Collected data
━━━━━━━━

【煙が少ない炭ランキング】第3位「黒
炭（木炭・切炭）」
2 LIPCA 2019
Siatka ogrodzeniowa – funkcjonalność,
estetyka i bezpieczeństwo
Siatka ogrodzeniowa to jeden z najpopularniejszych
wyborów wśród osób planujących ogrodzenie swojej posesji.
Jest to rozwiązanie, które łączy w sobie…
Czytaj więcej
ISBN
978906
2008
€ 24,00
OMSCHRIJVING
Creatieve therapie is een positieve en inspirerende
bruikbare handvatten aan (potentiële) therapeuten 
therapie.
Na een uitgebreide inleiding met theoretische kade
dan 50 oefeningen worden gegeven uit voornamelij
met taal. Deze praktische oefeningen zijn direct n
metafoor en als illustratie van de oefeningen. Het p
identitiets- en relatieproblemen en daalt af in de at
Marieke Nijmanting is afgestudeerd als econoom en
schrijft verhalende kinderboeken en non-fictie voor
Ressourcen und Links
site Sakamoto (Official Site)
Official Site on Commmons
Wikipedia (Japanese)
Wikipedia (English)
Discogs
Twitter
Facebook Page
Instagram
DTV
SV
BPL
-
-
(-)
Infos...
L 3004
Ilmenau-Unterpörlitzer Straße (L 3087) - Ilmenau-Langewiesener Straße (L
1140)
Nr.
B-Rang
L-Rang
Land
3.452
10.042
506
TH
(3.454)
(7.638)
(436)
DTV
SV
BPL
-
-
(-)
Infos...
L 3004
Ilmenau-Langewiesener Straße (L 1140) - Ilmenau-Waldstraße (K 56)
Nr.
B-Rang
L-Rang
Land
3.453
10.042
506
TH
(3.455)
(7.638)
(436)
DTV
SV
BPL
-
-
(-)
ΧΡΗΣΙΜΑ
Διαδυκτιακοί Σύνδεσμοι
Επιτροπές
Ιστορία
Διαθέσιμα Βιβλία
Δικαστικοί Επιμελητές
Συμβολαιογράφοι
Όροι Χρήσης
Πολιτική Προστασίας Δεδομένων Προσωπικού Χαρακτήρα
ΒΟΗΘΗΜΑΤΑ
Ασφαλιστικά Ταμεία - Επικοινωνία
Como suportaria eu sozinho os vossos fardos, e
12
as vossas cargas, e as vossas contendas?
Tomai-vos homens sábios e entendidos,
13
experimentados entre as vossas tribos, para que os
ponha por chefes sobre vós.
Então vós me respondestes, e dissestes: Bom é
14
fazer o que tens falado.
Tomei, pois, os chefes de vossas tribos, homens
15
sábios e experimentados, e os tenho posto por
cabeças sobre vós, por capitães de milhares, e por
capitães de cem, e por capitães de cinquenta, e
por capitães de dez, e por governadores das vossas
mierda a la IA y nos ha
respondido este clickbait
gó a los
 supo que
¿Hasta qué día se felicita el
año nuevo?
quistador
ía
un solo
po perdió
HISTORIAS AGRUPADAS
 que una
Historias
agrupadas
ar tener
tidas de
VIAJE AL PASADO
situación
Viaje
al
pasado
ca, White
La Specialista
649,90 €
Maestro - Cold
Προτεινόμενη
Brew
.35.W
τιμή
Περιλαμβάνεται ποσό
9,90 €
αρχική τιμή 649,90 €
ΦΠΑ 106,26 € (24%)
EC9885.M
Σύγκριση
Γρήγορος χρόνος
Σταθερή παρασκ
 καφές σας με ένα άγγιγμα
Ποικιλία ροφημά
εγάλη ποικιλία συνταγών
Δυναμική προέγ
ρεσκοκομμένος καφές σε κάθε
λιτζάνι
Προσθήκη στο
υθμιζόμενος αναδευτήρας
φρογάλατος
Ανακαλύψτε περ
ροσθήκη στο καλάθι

━━━━━━━━

### [Request]
From the lines above, copy those that contain the word "Ilmenau".

### [Answer box]
Ilmenau-Unterpörlitzer Straße (L 3087) - Ilmenau-Langewiesener Straße (L
Ilmenau-Langewiesener Straße (L 1140) - Ilmenau-Waldstraße (K 56)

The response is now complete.